> INPUT RECORDS:
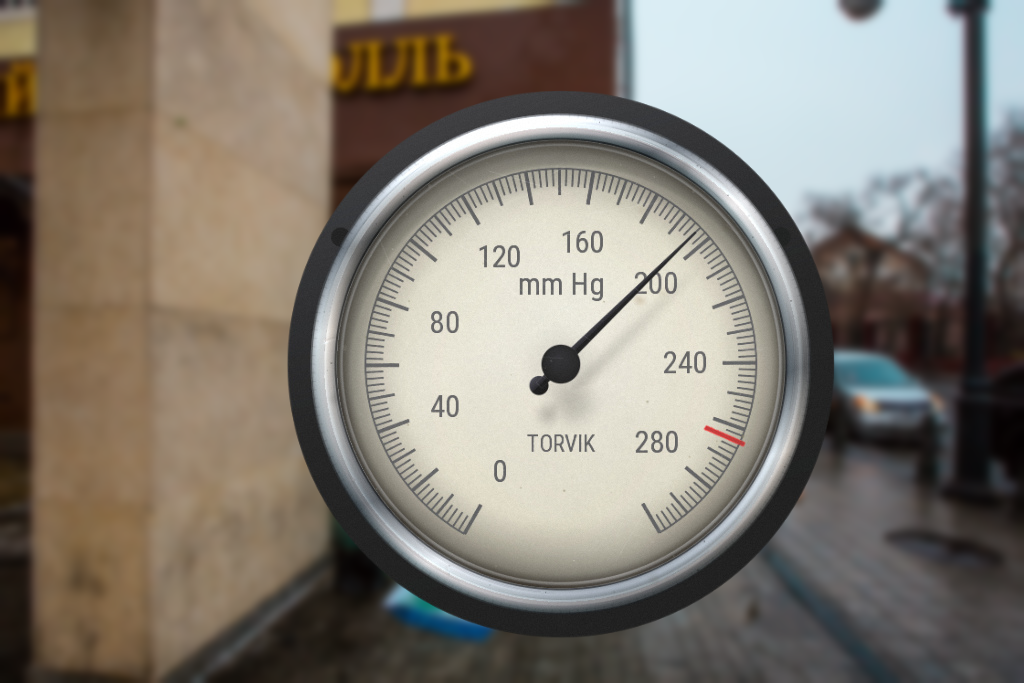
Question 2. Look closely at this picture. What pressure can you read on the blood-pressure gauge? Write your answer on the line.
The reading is 196 mmHg
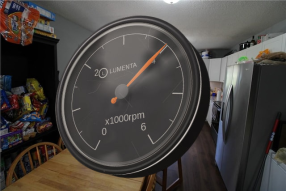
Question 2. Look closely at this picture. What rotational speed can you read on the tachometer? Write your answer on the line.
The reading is 4000 rpm
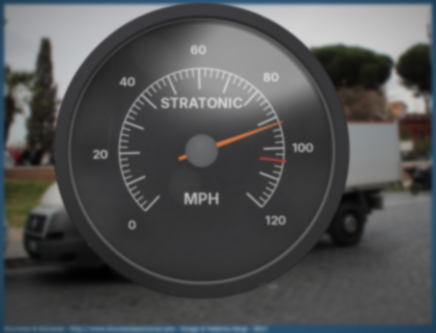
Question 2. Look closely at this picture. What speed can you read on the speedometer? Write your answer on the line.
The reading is 92 mph
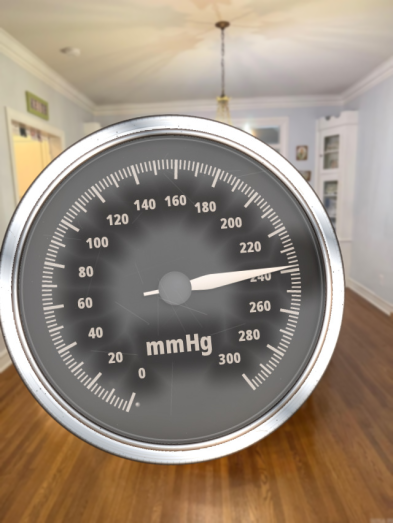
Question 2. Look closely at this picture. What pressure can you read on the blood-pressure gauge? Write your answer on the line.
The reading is 238 mmHg
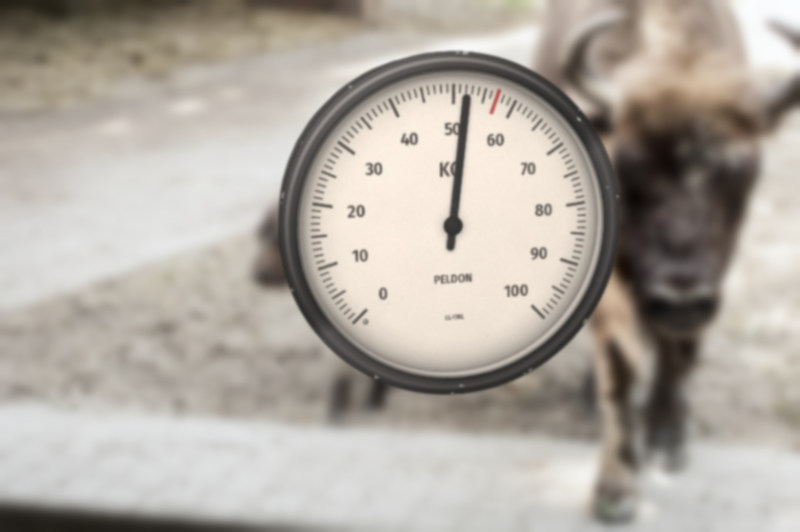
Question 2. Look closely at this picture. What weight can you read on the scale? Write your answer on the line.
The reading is 52 kg
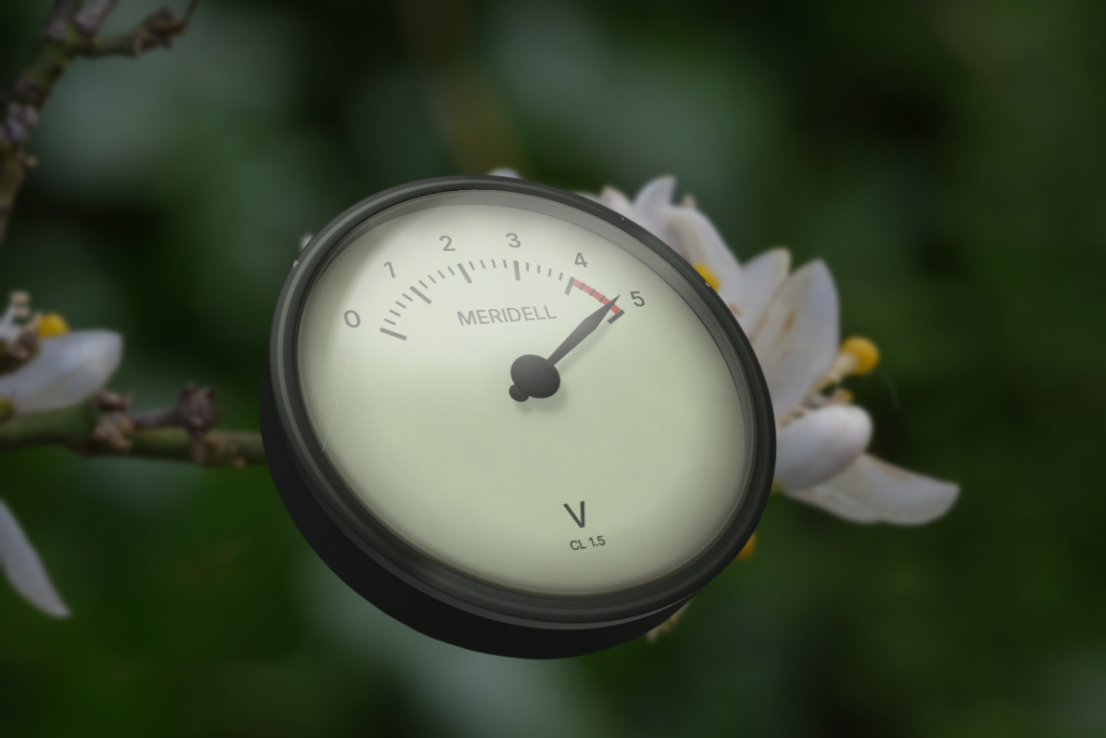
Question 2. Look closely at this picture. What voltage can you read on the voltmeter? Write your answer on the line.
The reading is 4.8 V
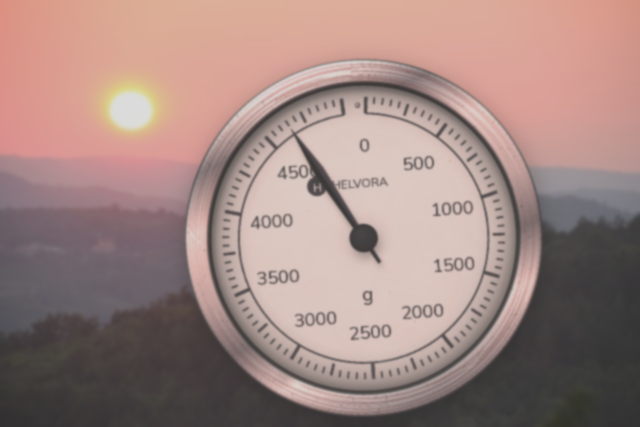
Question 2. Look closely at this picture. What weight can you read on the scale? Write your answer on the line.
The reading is 4650 g
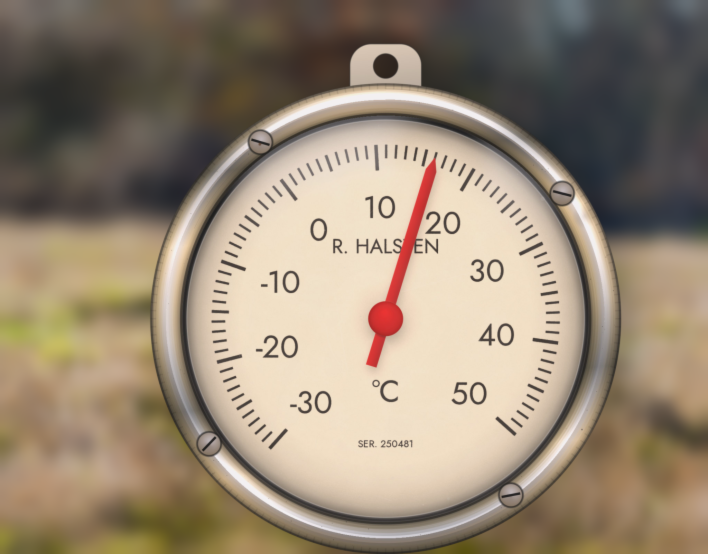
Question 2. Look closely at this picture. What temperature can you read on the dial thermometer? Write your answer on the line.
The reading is 16 °C
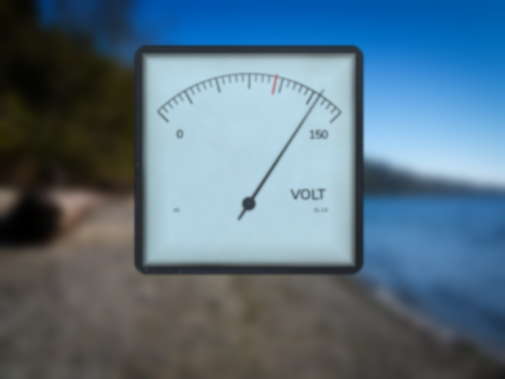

> WHAT TO PRODUCE: Retype the entire listing above word for word, leaving out the pictures.

> REPLY TO THE EXERCISE:
Question 2. Look closely at this picture. What pressure can you read on the blood-pressure gauge? Write your answer on the line.
The reading is 196 mmHg
Question 2. Look closely at this picture. What rotational speed can you read on the tachometer? Write your answer on the line.
The reading is 4000 rpm
Question 2. Look closely at this picture. What speed can you read on the speedometer? Write your answer on the line.
The reading is 92 mph
Question 2. Look closely at this picture. What pressure can you read on the blood-pressure gauge? Write your answer on the line.
The reading is 238 mmHg
Question 2. Look closely at this picture. What weight can you read on the scale? Write your answer on the line.
The reading is 52 kg
Question 2. Look closely at this picture. What voltage can you read on the voltmeter? Write your answer on the line.
The reading is 4.8 V
Question 2. Look closely at this picture. What weight can you read on the scale? Write your answer on the line.
The reading is 4650 g
Question 2. Look closely at this picture. What temperature can you read on the dial thermometer? Write your answer on the line.
The reading is 16 °C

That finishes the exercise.